StubHub stung for nearly £900k as the CMA cracks down on hidden ticket fees

Ticket resale platform StubHub has been fined just under £900,000 and ordered to repay more than 50,000 customers after the Competition and Markets Authority (CMA) found it failed to show fans the full price of their tickets before they reached the checkout.

The watchdog ruled that StubHub UK breached consumer law by hiding mandatory charges, the practice known as “drip pricing”, in which a tempting headline figure creeps upwards once unavoidable extras such as delivery and service fees are bolted on. Between 6 April and 7 December 2025, fans buying through the site were drawn in by one price only to be presented with a higher one once compulsory costs appeared later in the journey.

More than 50,000 customers are now in line for refunds totalling over £590,000, with the average payout expected to be around £10 per transaction. The CMA said StubHub would contact affected fans directly, so there is no need for buyers to come forward themselves.

“Hitting customers with hidden fees is illegal,” said Emma Cochrane, executive director of consumer protection at the CMA. “It’s not fair to draw people in with what looks like a good deal, only for them to find the real price is higher when they get to the checkout due to extra charges that can’t be avoided.”

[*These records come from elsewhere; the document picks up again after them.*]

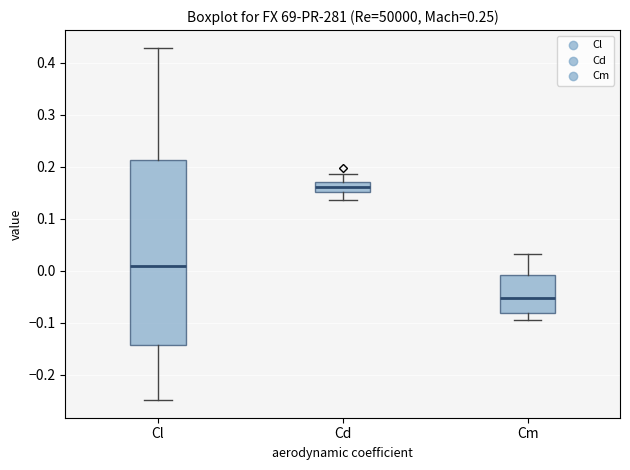

Reading left to right, read every box against the y-axis: the position of its median line, the range the box covers, and the ends of its whiskers. The values are not printed on the chart, so give them approximately, as read against the axis.

Cl: median 0.01, box -0.14 to 0.21, whiskers -0.25 to 0.43
Cd: median 0.16, box 0.15 to 0.17, whiskers 0.14 to 0.19
Cm: median -0.05, box -0.08 to -0.01, whiskers -0.09 to 0.03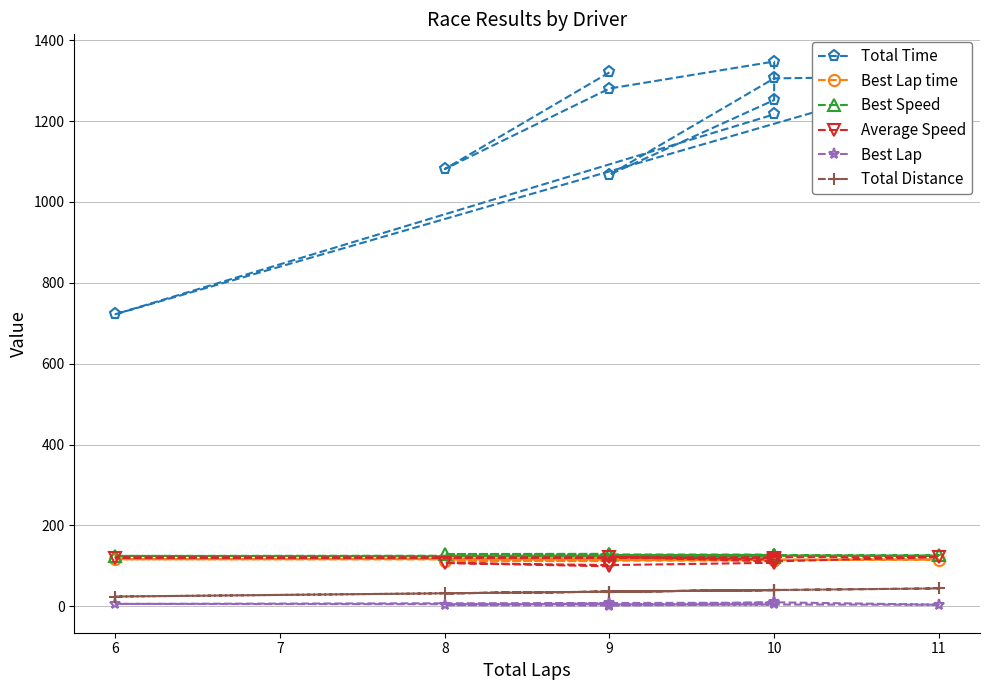

The value of Average Speed at 9 is 115.9. True or false?

True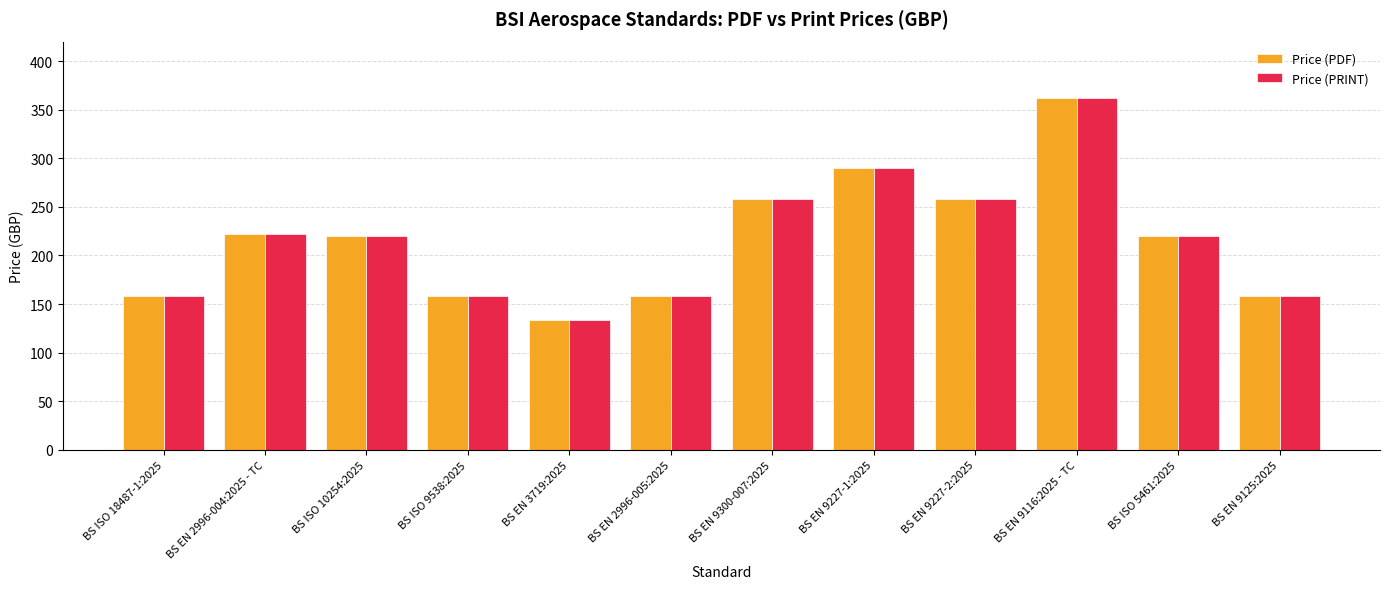

What is the label of the 10th bar from the left?

BS EN 9116:2025 - TC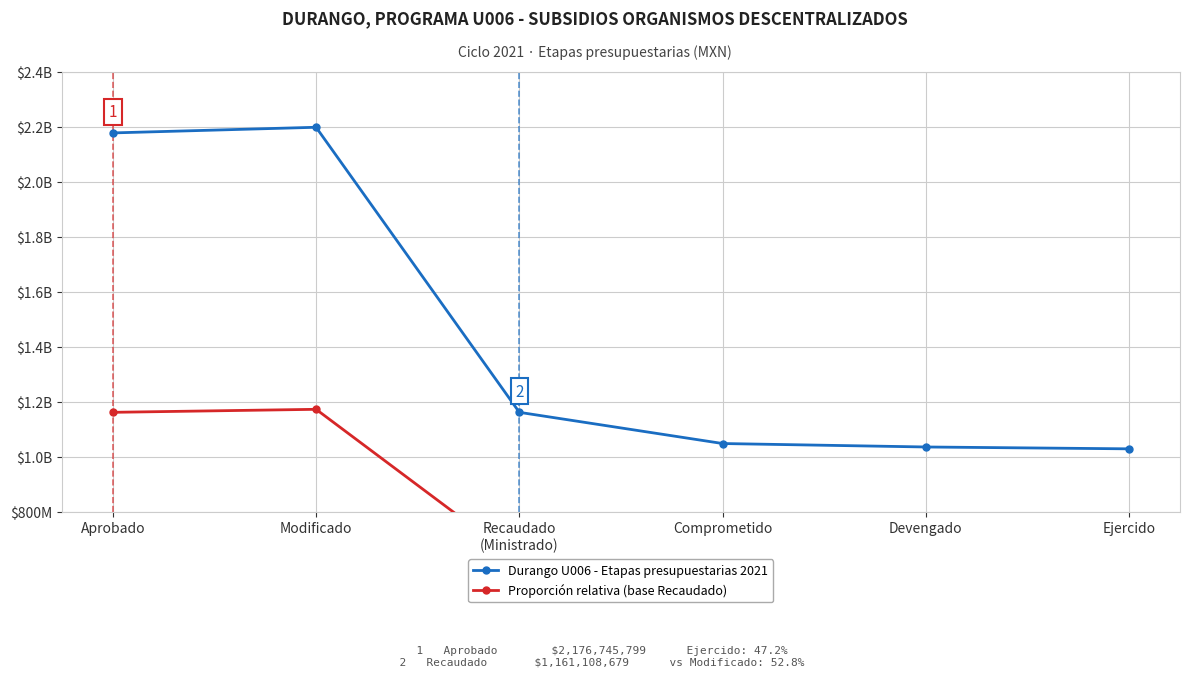

Rank the series by their maximum value, from lowest to highest.

Proporción relativa (base Recaudado), Durango U006 - Etapas presupuestarias 2021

The company admitted breaking the law and agreed to settle the case early, earning a 40 per cent reduction on its financial penalty in the process. It is worth noting that stubhub.co.uk is operated by Ticketbis S.L. and, the CMA stresses, is not connected to or affiliated with the US-listed StubHub Holdings Inc.

The StubHub ruling is the latest sign that the CMA intends to use the muscle handed to it under the Digital Markets, Competition and Consumers Act 2024. Since April 2025, the regulator has been able to investigate suspected breaches of consumer law and impose penalties directly, without first having to take a business to court, a shift that has visibly quickened the pace of enforcement.

The action against StubHub follows hot on the heels of a far larger penalty for the motoring giant the AA, which was fined £4.2m and told to refund more than 80,000 learner drivers over a hidden booking fee. Hidden charges of this kind are reckoned to strip around £2.2bn a year out of consumers’ pockets, and the CMA has made clear it is only getting started, having already opened investigations into a further eight firms over their online pricing practices.

The rules themselves are simple enough. Any charge a customer cannot realistically avoid, whether a booking fee, a service charge or a delivery cost, must now be baked into the price shown up front rather than sprung at the till. For the events and entertainment sector, where mandatory fees have long been part of the furniture, the message from the regulator could hardly be blunter, as set out in its wider consumer protection drive on online pricing.

StubHub’s troubles are not confined to these shores. In the United States, the firm agreed to refund some $10m to consumers after the Federal Trade Commission accused it of advertising live-event tickets without fully disclosing compulsory fees, a settlement the FTC announced earlier this year. For a business that floated on the New York Stock Exchange in 2025, the twin actions on either side of the Atlantic land at an awkward moment and underline how quickly transparent pricing has climbed the regulatory agenda.

For SME founders and finance teams, the broader lesson is straightforward, if uncomfortable. The era in which a low advertised price could be quietly topped up at checkout is drawing to a close, and the cost of clinging to it, in fines, refunds and reputational damage, now plainly outweighs any short-term uplift in conversions. Honest pricing, it turns out, is not merely good manners. It is fast becoming the law.